La réforme liturgique a été commencée avant le Concile, par Pie XII. Puis complétée par Jean XXIII, et ensuite par le Concile Vatican II, et Paul VI, et Jean-Paul II... et Benoît XVI.
La Constitution conciliaire Sacrosanctum Concilium sur la sainte liturgie exprime deux choses dans son préambule, qu'il faut lire :
Puisque le saint Concile se propose de faire progresser la vie chrétienne de jour en jour chez les fidèles ; de mieux adapter aux nécessités de notre époque celles des institutions qui sont sujettes à des changements ; de favoriser tout ce qui peut contribuer à l’union de tous ceux qui croient au Christ, et de fortifier tout ce qui concourt à appeler tous les hommes dans le sein de l’Eglise, il estime qu’il lui revient à un titre particulier de veiller aussi à la restauration et au progrès de la liturgie. (1963 S C 1).

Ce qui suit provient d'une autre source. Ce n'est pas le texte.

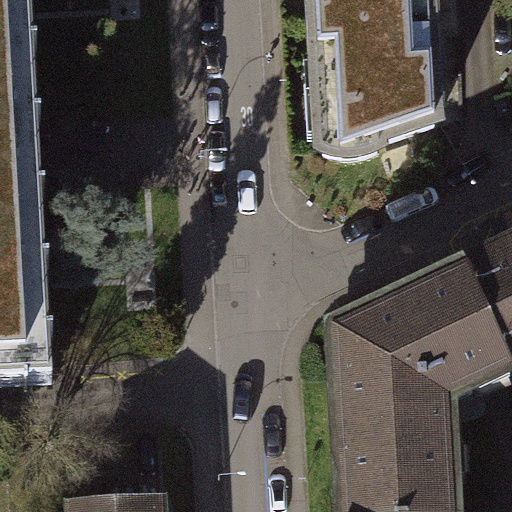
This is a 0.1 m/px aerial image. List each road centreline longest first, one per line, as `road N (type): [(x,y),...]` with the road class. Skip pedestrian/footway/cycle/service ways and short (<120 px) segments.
road 1 (residential): [(245,279),(315,264),(511,175)]
road 2 (residential): [(232,0),(245,279)]
road 3 (residential): [(245,279),(257,511)]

S'il s'agissait de « réformer la liturgie » de cette façon, cela supposait que dans l’Eglise chacun soit disposé à suivre les lesdites réformes et à les mettre en oeuvre, parce qu'elle correspondaient (correspondent) à l’intérêt général, dont le Pape, les dicastères romains, avec les Evêques assemblés en Concile étaient (sont) les seuls interprètes autorisés.
Or ceci, cette attitude supposée, est devenu aujourd'hui très problématique. Pas seulement à cause des refus de Mgr Lefebvre. Mais plutôt à cause de cette simple conviction que la liturgie n’a pas à être soumise à l’arbitraire de réformes et qu’il y a un certain nombre de choses qu'on ne peut pas supprimer sans perdre automatiquement la cohérence de la foi catholique. Je vous signale que pendant des années, en France, ceux qui ont affirmé (avec parfois une violence inouïe et des pratiques inadmissibles dont j'ai fait personnellement l'expérience) qu'il n'y avait qu'une seule forme "correcte" liturgiquement parlant, ce sont bien les clercs de l'Eglise catholiques eux-même...
Pour certains (ceux qu'on peut bien appeller des "intégristes" si l'on veut...) le jugement général portait sur l'intention même des réformes entreprises par le Concile. Pour d'autres, le jugement portait plutôt sur les abus commis au nom de ce même Concile - abus qu'il serait tout à fait vain de nier.
Cette "résistance", pour les raisons exposées dans les messages précédents, a été dès les départ incompréhensible à beaucoup de catholiques qui n’y voyaient que de la "désobéissance" - et une désobéissance d'autant plus inadmissible à leurs yeux qu'elle "osait" se réclamer de l'obéissance au Pape et à l'Eglise.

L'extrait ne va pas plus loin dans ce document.